McGovern Aide Finds Own Success Tuesday
Augustus Wins Mass. State Senate Seat
Joint victory parties work a lot better when both candidates running for office actually win. Fortunately for Rep. Jim McGovern (D-Mass.) and his chief of staff, Ed Augustus, Tuesday night turned out to be doubly sweet.
After directing McGovern’s staff for six years, Augustus, 39, will step into his new job of representing the people of Worcester, Mass., in the state Senate when he is sworn into office in January. He won the post the same night McGovern captured a fifth term in the House.
Augustus beat out Republican candidate Robi Blute and third-party candidate Jane Burdzel by garnering 61 percent of the vote in the 2nd Worcester district on Tuesday.
After joining the race in August, Blute — the wife of former Rep. Peter Blute (R), whom McGovern ousted in 1996 to take his Congressional seat — earned a place on the ballot through a write-in campaign. The open-seat race was targeted by the state Republican Party, and Blute ended up sending almost a dozen direct-mail drops to constituents in the two months before the election.
But Augustus countered that effort with his strong fundraising and the endorsement of the man he is replacing, Guy Glodis (D), and on Tuesday beat Blute by 28 points, even winning Blute’s home precinct. According to The Associated Press, Augustus earned 39,898 votes to Blute’s 21,510 and Burdzel’s 4,439.
“He racked up an impressive victory against an opponent that was well funded by the state party,” McGovern said of the race. “It’s gratifying for me to see people who have worked in my office go on and fulfill their own dreams and move into prominence in their own right.”
McGovern admitted that on Tuesday night there suddenly was a bit more pressure on him to win his own re-election bid after Augustus found out the results of his race earlier in the evening.
“If I had lost I would have asked him for a job,” McGovern said with a laugh. (That was never really a concern, as McGovern defeated Republican Ron Crews with 71 percent of the vote.)

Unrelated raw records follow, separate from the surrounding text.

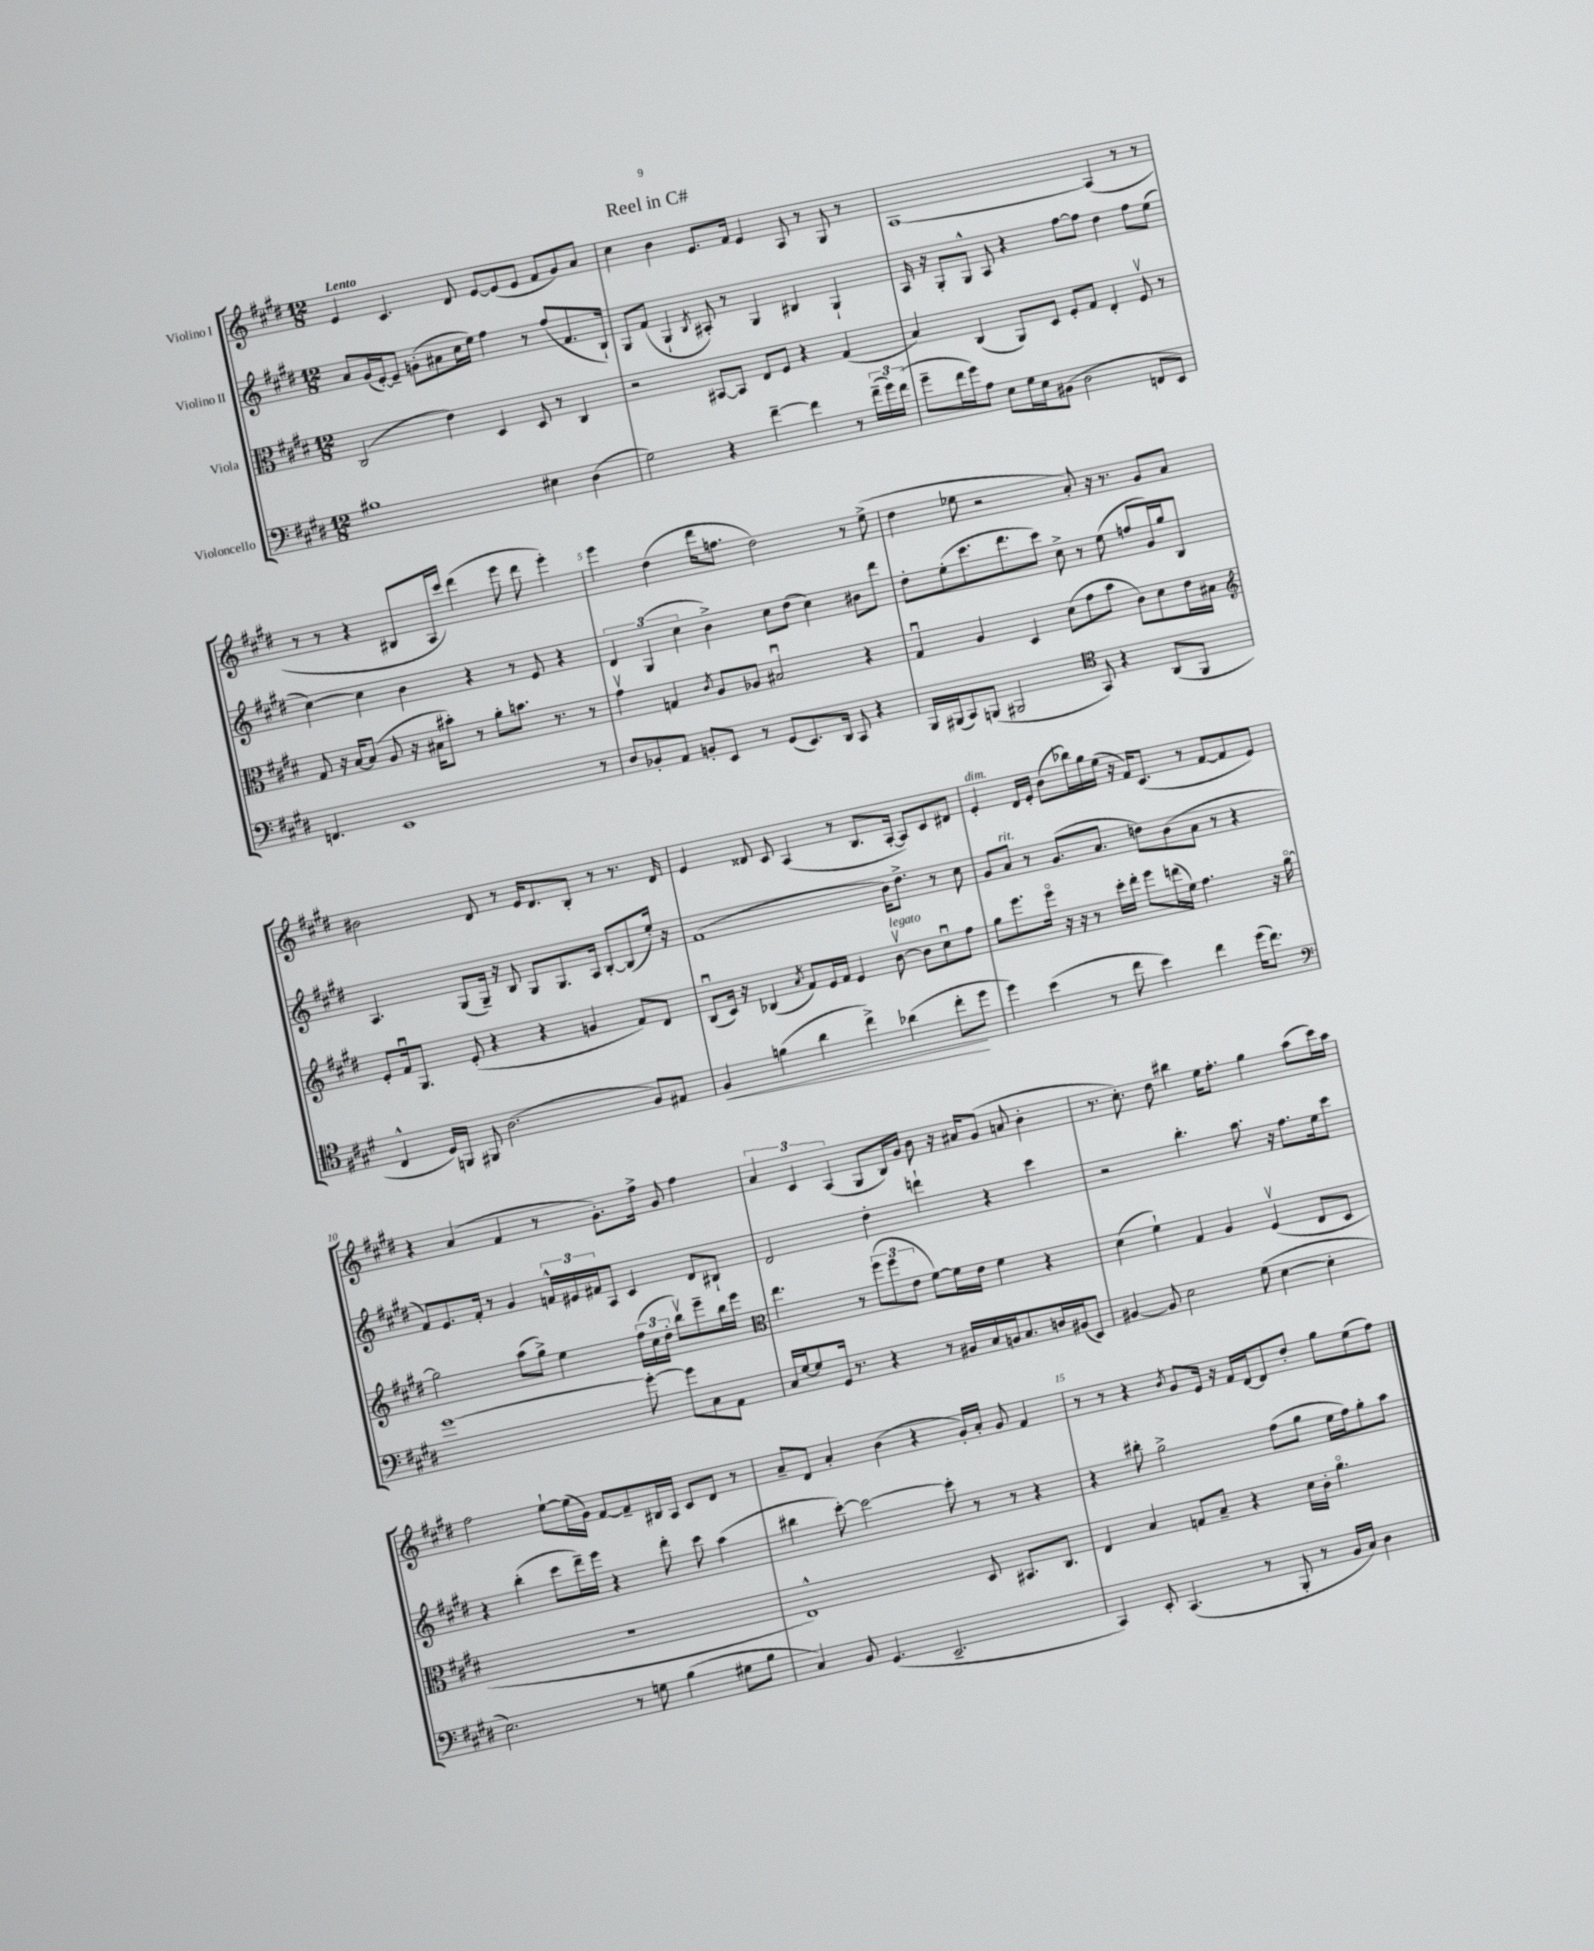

**kern	**dynam	**kern	**kern	**kern
*part4	*part4	*part3	*part2	*part1
*staff4	*staff4	*staff3	*staff2	*staff1
*I"Violoncello	*	*I"Viola	*I"Violino II	*I"Violino I
*clefF4	*	*clefC3	*clefG2	*clefG2
*k[f#c#g#d#]	*	*k[f#c#g#d#]	*k[f#c#g#d#]	*k[f#c#g#d#]
*M12/8	*	*M12/8	*M12/8	*M12/8
=1	=1	=1	=1	=1
!	!	!	!	!LO:TX:a:B:t=Lento
1B#X	.	(2C#/	8a/L	4e/
.	.	.	(16g#/L	.
.	.	.	[16e'/J)	.
.	.	.	8e~/J]	4.c#/
.	.	.	(8gn'\L	.
.	.	4e\)	8a#X\	.
.	.	.	16cc#\L	8d#/
.	.	.	16ee\JJ)	.
.	.	4D#/	4ff#\	[8e/L
.	.	.	.	(8e/]
4E#X\	.	8D#/	8r	8e/J
.	.	8r	(8ff#/L	8f#/L
(4D#\	.	4C#/	8.f#/	8g#/)
.	.	.	.	8a/J
.	.	.	16B`/Jk)	.
=2	=2	=2	=2	=2
2G#\)	.	2r	8G#/L	4cc#\
.	.	.	(8f#/J	.
.	.	.	4G#`/	4b\
.	.	.	8qB/	.
4r	.	[8BB#X/L	8A#X'/)	8.e/L
.	.	8BB#/J]	8r	.
.	.	.	.	16f#/Jk
[4f#~\	.	8E/L	4G#/	4e/
.	.	8F#/J	.	.
4f#\]	.	4r	4B#X/	8A/
.	.	.	.	8r
8r	.	(4G#/	4G#`/	8G#/
(24f#~\LL	.	.	.	8r
24g#\)	.	.	.	.
(24f#\JJ	.	.	.	.
=3	=3	=3	=3	=3
8g#~\L	.	4B/)	16A/	[1A
.	.	.	16r	.
16f#\L	.	.	8G#'/L	.
16g#\J)	.	.	.	.
8A\J	.	(4C#/	8G#^^/J	.
8E\L	.	.	8A/	.
16G#\L	.	8AA/L)	4r	.
16E\J	.	.	.	.
(8BB#X\J	.	8D#/J	.	.
2D#\	.	8F#'/L	[8ff#\L	.
.	.	8G#/J	8ff#\J]	.
.	.	4E'/	4dd#\	(4A/]
8FFn/L	.	8F#v/	8ff#\L	8r
8EE/J)	.	8r	(8ee\J	8r
!!LO:LB:g=z
=4	=4	=4	=4	=4
4.FFn/	.	8G#/	[4cc#\)	8r
.	.	16r	.	8r
.	.	[16B/KL	.	.
.	.	(8B/J]	4cc#\]	4r
1EE	.	8A/	.	.
.	.	16r	4b\	8B#X/L
.	.	16B#X\KL	.	.
.	.	8b#X'\J)	.	16A/L
.	.	.	.	16ccc#/JJ)
.	.	8r	4r	(4ddd#\
.	.	8a'\L	.	.
.	.	8.bn\J	8r	8eee\
.	.	.	8e/	8ddd#\
.	.	8.r	.	.
.	.	.	4r	4eee'\)
8r	.	8r	.	.
=5	=5	=5	=5	=5
8D#/L	.	4g#v\	6d#/	4eee\
8BB-X'/	.	.	.	.
.	.	.	(6G#/	.
8AA/J	.	4Gn/	.	(4dd#\
.	.	.	6cc#\	.
8BBn'/L	.	.	.	.
.	.	8qc#/	.	.
8EE/J	.	8A/L	4b^\)	16ddd#\KL
.	.	.	.	8.ffn\J
8r	.	8A-X/J	.	.
(8GG#/L	.	2B#Xu/	8cc#\L	2dd#\)
8.EE/)	.	.	(8dd#\J	.
.	.	.	4cc#\)	.
16DD#/Jk	.	.	.	.
8CC#/	.	.	.	.
4r	.	4r	8b#X\L	8r
.	.	.	8ddd#\J	(8ee^\
=6	=6	=6	=6	=6
16BBB/LL	.	4G#u/	8dd#'\L	4dd#\
(16BBB#X/J	.	.	.	.
8CC#/)	.	.	(8ee'\	.
(8BBBn/J	.	4A/	8.ccc#\	8ee-X\
2BBB#X/	.	.	.	2r
.	.	.	8.ddd#\	.
.	.	4D#/	.	.
.	.	.	8ccc#\J)	.
.	.	(8d#\L	8cc#^\	.
*clefC4	*	*	*	*
8GG#/)	.	8g#\	8r	8a'/)
4r	.	8b\J	(8ee\	16r
.	.	.	.	8.r
.	.	8c#\L)	8ffn/L	.
(8AA/L	.	8d#\	16g#/L)	8g#/L
.	.	.	16gg#/J	.
8FF#/J	.	16e\L	8B/J	8a/J
.	.	16B#X\JJ	.	.
!!LO:LB:g=z
=7	=7	=7	=7	=7
*	*	*clefG2	*	*
4C#^^/	.	8e'/L	4.A/	2b#X\
.	.	16f#u/k	.	.
.	.	8.G#/J	.	.
16D#/LL)	.	.	.	.
16FFn/JJ	.	.	.	.
8FF#X/	.	(8e'/	(8G#/L	.
(2.A\	.	4r	16G#~/Jk)	8d#/
.	.	.	16r	.
.	.	.	8B/	8r
.	.	4r	8G#/L	16e/KL
.	.	.	.	8.d#/
.	.	.	8.G#/	.
.	.	4gn/	.	8B'/J
.	.	.	16A/Jk	.
.	.	.	[8B'/L	8r
8F#/L)	.	8f#/L)	(8B/]	8.r
8E#X/J	.	8d#/J	16ee'/Jk)	.
.	.	.	16r	16d#/
=8	=8	=8	=8	=8
!	!LO:HP:b	!	!	!
4F#/	<	(8Bu/L	(1f#	4e/
.	.	16c#/Jk)	.	.
.	.	16r	.	.
(4fn\	.	(4B-X/	.	8d##X/
.	.	.	.	8c#/
.	.	8qa/	.	.
4a\	.	8f#/L)	.	(4A/
.	.	16e/L	.	.
.	.	16f#/JJ	.	.
4cc#^\)	.	4e/	.	8r
.	.	.	.	8.B/L
!	!	!LO:TX:a:i:t=legato	!	!
(4a-X\	.	[8bv\	16b\KL)	.
.	.	.	8.dd#^\J	[16A'/Jk
.	.	8b\L]	.	8A/L])
8cc#'\L	.	8cc#u\	8r	8c#/
8dd#\J	[	8ff#\J	8cc#\	8d#X/J
=9	=9	=9	=9	=9
!	!	!	!	!LO:TX:a:i:t=dim.
4dd#\)	.	8gg#\L	8g#/L	4e'/
!	!	!	!LO:TX:a:i:t=rit.	!
.	.	8.eee\	8a/J	.
(4b\	.	.	8r	16d#/LL
.	.	16eee\Jk	.	16e'/JJ
.	.	16r	(8.g#/L	(8b\L
.	.	16r	.	.
8r	.	8r	.	16bb-X\L)
.	.	.	8.a/J	16gg#\
8cc#\	.	16ccc#'\LL	.	(16ee\JJ
.	.	16ddd#'\JJ	.	16r
4b\)	.	8eee\L	8ddn\L)	16f#/KL)
.	.	.	.	(8.c#/J
.	.	(16dddn\L	(8b\	.
.	.	16ee\JJ)	.	.
4cc#\	.	4.ff#\	8a\J	8r
.	.	.	8r	[8f#/L
(16dd#\KL	.	.	4r	8f#/]
8.cc#\J)	.	.	.	.
.	.	16r	.	8e/J)
.	.	[16gg#\	.	.
!!LO:LB:g=z
=10	=10	=10	=10	=10
*clefF4	*	*	*	*
[1g#	.	2gg#\]	8f#/L)	4r
.	.	.	8.e/	.
.	.	.	.	(4a/
.	.	.	16f#'/Jk	.
.	.	.	8r	.
.	.	(8aa\L	4g#/	4f#/
.	.	8gg#^\J)	.	.
.	.	4ee\	24fn^^/LL	8r
.	.	.	24e#X/	.
.	.	.	24f#X/J	.
.	.	.	8A/J	8.g#'\L)
8g#'\_	.	(24ff#\LL	4c#/	.
.	.	24cc#\	.	.
.	.	.	.	16ff#^\Jk
.	.	24dd#'\JJ	.	.
8g#\L]	.	8bbv\L)	.	8g#/
8C#\	.	8eee~\	8d#/L	4ff#\
8AA\J	.	16bb\L	8B#X`/J	.
.	.	16eee\JJ	.	.
=11	=11	=11	=11	=11
*	*	*clefC3	*	*
16C#/LL	.	4.ee\	2d#/	6a/
[16G#/J	.	.	.	.
8G#/]	.	.	.	.
.	.	.	.	6c#/
16GG#/Jk	.	.	.	.
8.r	.	.	.	.
.	.	.	.	(6A/
.	.	8r	.	.
4r	.	(12ff#\L	4dd#'\	8G#/L
.	.	12ff#\	.	.
.	.	.	.	16B/L)
.	.	12e\J	.	.
.	.	.	.	16g#/JJ
8r	.	[8f#\L)	4dddn`\	8b\
16BB#X/LL	.	16f#\L]	.	16r
16C#/	.	16e\JJ	.	16a#X/KL
16BBn/J	.	4f#\	4r	(8g#/J
8.C#/	.	.	.	.
.	.	.	.	8an/
16Dn/L	.	4r	4ccc#\	4b'\
(16BB#X/J	.	.	.	.
8EE/J)	.	.	.	.
=12	=12	=12	=12	=12
[4BB#X/	.	(4d#\	2r	8.r
.	.	.	.	8.cc#'\)
8BB#/]	.	4f#`\)	.	.
2E\	.	.	.	8dd#\
.	.	4G#/	4.bb'\	4bb#X\
.	.	4A/	.	16ee\KL
.	.	.	.	8.ff#'\J
(8G#\	.	.	8.aa\	.
[4E\	.	(4F#v/	.	4gg#\
.	.	.	16r	.
.	.	.	8.ff#\L	.
4E'\]	.	8E/L	.	(8aa\L
.	.	.	16ee\k	.
.	.	8D#/J	8ccc#\J	16ccc#\L)
.	.	.	.	16aa\JJ
!!LO:LB:g=z
=13	=13	=13	=13	=13
2.E\)	.	1.r	4r	2ff#\
.	.	.	(4bb'\	.
.	.	.	8ccc#\L	[8ee`\L
.	.	.	16ddd#~\L)	(16ee\L]
.	.	.	16eee\JJ	16g#\JJ)
8r	.	.	4r	[8f#/L
8Gn\	.	.	.	8f#~/]
(4B\	.	.	8ddd#'\	16B#X/L
.	.	.	.	16A/JJ
.	.	.	8ccc#\	8c#/L
8G#X\L	.	.	(4aa\	8d#/J
8B\J	.	.	.	8r
=14	=14	=14	=14	=14
4C#/)	.	1E^^)	4bb#X\	8a~/L
.	.	.	.	8d#/J
8BB/	.	.	[8ccc#'\)	4a'/
(4.GG#/	.	.	2ccc#\_	.
.	.	.	.	(4b\
2.EE~/	.	.	.	4r
.	.	.	8ccc#'\]	.
.	.	8D#/	8r	16g#'/LL)
.	.	.	.	16a'/JJ
.	.	8.BB#X/L	8r	8g#/
.	.	.	4r	4f#/
.	.	8.C#/J	.	.
=15	=15	=15	=15	=15
4CC#/)	.	4E/	4r	8r
.	.	.	.	8r
8EE'/	.	4B/	8bb#X'\	4r
(4.CC#/	.	.	2gg#^\	.
.	.	.	.	8qb/
.	.	8Gn/L	.	8g#/L
.	.	8B~/J	.	16e/Jk
.	.	.	.	16r
8r	.	4r	.	16f#/LL
.	.	.	.	[16d#/J
8BBB'/	.	.	(8ff#\L	8d#/]
8r	.	16d#\LL	8gg#\J	8dd#'/J
.	.	16c#'\JJ	.	.
16BB/LL	.	4.a\	16ee\LL	8gg#\L
16C#/JJ)	.	.	16ff#\J)	.
4D#\	.	.	8gg#'\	(8ee\
.	.	.	8aa\J	8ff#\J)
==	==	==	==	==
*-	*-	*-	*-	*-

When Augustus first showed up at the victory celebration after the race had been called, McGovern told his chief of staff and friend “how proud I was of him that he won and ran a good, positive, democratic campaign. … For me, I now have a teammate in the state Legislature that will help me to coordinate projects I want to get involved in.”
After a long night of watching election results with McGovern, Glodis and approximately 1,000 supporters of both campaigns, Augustus said he’s very much relieved.
“Toward the end, I really did want to win awful bad because of the way the campaign had been conducted,” Augustus said. Blute “ran an almost strictly negative campaign, I ran an almost strictly positive campaign. I’m glad the voters picked the positive campaign.”
On Wednesday he was busy accepting congratulations, coordinating media appearances and “figuring out where all these empty beer bottles came from.”
But Augustus also said he had mixed emotions.
“I loved working for Jim and I loved all the people working for him. It’s also bittersweet watching Senator [John] Kerry [D-Mass.] lose” after having worked on his campaign in Iowa and New Hampshire, he said.
Augustus plans to continue working in McGovern’s office for the next two months, both to assist in the upcoming lame-duck session and to help with the transition to a new office chief of staff, whom he will help hire.
Both McGovern and Augustus said they think the position will be filled from within the office.